About the study design, the analysis is a descriptive observational study. Specifically, it is a population-based ecological study. Generally, in epidemiological studies it constitutes a level of basic evidence. This type of study does not allow a causal relationship; but it constitutes useful exploratory approach [59]. Another limitation of the study consist in the lock-down period, this period was completely anomalous in terms of the decrease in air pollutants levels. This determines people exposure, which was different from usual situation. For example, in the analysis conducted, the impact of ozone concentrations on health was not included, due to previous analysis performed in Madrid city [60] have concluded that the threshold for ozone values from which effects on health are detected is over 60 µg/m3 (daily average). This value was not reached any day in the study period.
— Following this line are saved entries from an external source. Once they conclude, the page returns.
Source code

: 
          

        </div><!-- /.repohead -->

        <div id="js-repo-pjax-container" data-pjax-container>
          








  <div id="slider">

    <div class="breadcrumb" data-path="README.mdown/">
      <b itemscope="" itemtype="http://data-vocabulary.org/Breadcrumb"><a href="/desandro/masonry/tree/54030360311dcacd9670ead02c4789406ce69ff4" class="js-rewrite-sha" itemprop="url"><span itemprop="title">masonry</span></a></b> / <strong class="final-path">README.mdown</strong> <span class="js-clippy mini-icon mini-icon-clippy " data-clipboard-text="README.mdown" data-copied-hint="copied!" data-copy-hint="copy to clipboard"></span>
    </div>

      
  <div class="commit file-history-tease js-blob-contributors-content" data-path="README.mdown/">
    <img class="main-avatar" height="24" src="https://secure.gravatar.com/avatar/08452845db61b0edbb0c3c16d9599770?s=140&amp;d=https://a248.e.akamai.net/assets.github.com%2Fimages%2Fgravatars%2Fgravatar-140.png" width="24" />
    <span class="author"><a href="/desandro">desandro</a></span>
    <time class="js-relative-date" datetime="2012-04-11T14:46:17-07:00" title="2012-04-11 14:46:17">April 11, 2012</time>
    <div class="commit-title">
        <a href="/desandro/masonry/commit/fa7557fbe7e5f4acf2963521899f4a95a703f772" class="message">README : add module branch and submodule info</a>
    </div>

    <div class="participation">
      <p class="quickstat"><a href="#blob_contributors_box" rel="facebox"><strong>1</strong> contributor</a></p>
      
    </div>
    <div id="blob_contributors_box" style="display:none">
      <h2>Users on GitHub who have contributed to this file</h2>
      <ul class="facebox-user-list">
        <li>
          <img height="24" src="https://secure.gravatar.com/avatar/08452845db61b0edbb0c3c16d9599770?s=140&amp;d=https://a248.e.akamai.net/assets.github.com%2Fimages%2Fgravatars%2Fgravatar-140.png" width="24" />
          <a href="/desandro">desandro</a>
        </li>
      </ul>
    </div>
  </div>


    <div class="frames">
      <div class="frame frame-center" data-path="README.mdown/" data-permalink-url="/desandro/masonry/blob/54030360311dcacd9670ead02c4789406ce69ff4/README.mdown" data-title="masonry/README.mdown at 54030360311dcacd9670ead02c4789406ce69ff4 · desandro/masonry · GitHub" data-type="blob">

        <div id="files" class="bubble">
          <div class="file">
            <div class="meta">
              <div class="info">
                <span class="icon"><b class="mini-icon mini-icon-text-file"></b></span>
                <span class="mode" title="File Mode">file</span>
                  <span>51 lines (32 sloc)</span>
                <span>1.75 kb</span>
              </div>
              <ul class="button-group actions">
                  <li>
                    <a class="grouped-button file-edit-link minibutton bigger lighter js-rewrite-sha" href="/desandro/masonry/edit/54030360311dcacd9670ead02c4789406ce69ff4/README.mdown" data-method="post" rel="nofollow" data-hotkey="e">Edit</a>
On the other hand, the conditions under which the data were obtained correspond to a period in which the declaration of cases only occurred when people already presented important symptoms of the disease.
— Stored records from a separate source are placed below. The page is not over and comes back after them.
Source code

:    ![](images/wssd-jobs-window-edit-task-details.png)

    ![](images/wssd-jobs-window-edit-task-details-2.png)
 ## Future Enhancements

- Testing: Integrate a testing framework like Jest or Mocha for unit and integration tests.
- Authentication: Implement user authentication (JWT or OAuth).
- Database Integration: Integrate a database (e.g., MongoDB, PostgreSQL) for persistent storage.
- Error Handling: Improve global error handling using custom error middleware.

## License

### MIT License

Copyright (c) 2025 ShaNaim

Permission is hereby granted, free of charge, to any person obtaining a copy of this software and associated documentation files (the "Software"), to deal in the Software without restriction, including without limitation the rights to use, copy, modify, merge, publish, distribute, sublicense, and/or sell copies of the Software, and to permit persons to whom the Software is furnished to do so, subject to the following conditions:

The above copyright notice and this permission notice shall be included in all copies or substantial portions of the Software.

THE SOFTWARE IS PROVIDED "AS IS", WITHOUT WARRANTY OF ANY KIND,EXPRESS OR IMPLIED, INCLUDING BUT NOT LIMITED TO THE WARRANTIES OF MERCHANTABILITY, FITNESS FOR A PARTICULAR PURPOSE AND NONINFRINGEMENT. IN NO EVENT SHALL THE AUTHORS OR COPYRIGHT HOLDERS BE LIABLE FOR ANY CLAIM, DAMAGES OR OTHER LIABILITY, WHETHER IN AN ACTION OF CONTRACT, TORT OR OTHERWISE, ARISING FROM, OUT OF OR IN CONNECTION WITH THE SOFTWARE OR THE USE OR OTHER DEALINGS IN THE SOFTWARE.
The study conducted by the authors corresponds to an ecological time series design, with all the epidemiological limitations inherent in this type of study, especially the ecological fallacy. Both of the aforementioned points show the need for prudence in extrapolating the results to other situations in time other than those corresponding to the time this study was carried out. Nevertheless, this study could be evaluated with other methodologies that could complement the analysis carried out, a methodology such as propensity score matching [61], even a cohort study could help to improve the quality of observed findings. However, due to the immediacy of the COVID-19, there has not been enough time to carry out a follow-up study to guarantee better scientific evidence. On the other hand, the time series analysis methodology used has been previously implemented in Spain, for example, studying the relationship between COVID-19 and environmental variables such as traffic noise [62] and analyzing the effect of particulate matter from Sahara dust in the incidence of COVID-19 [40]. In addition, there are other examples using time series design to analyze the association between COVID-19 and air pollution carried out in Italy [63], France [64], United Kingdom [65], China [66], and Latin America [67]. Finally, ecological studies are a very efficient tool for making decisions in public health at the short-term [68] and very useful in the context of the current pandemic to identify environmental risks factors. Later studies will carry out a more in-depth and joint analysis of the impact of climate variability, air pollution and other factors that are extrinsic to the transmission of COVID-19.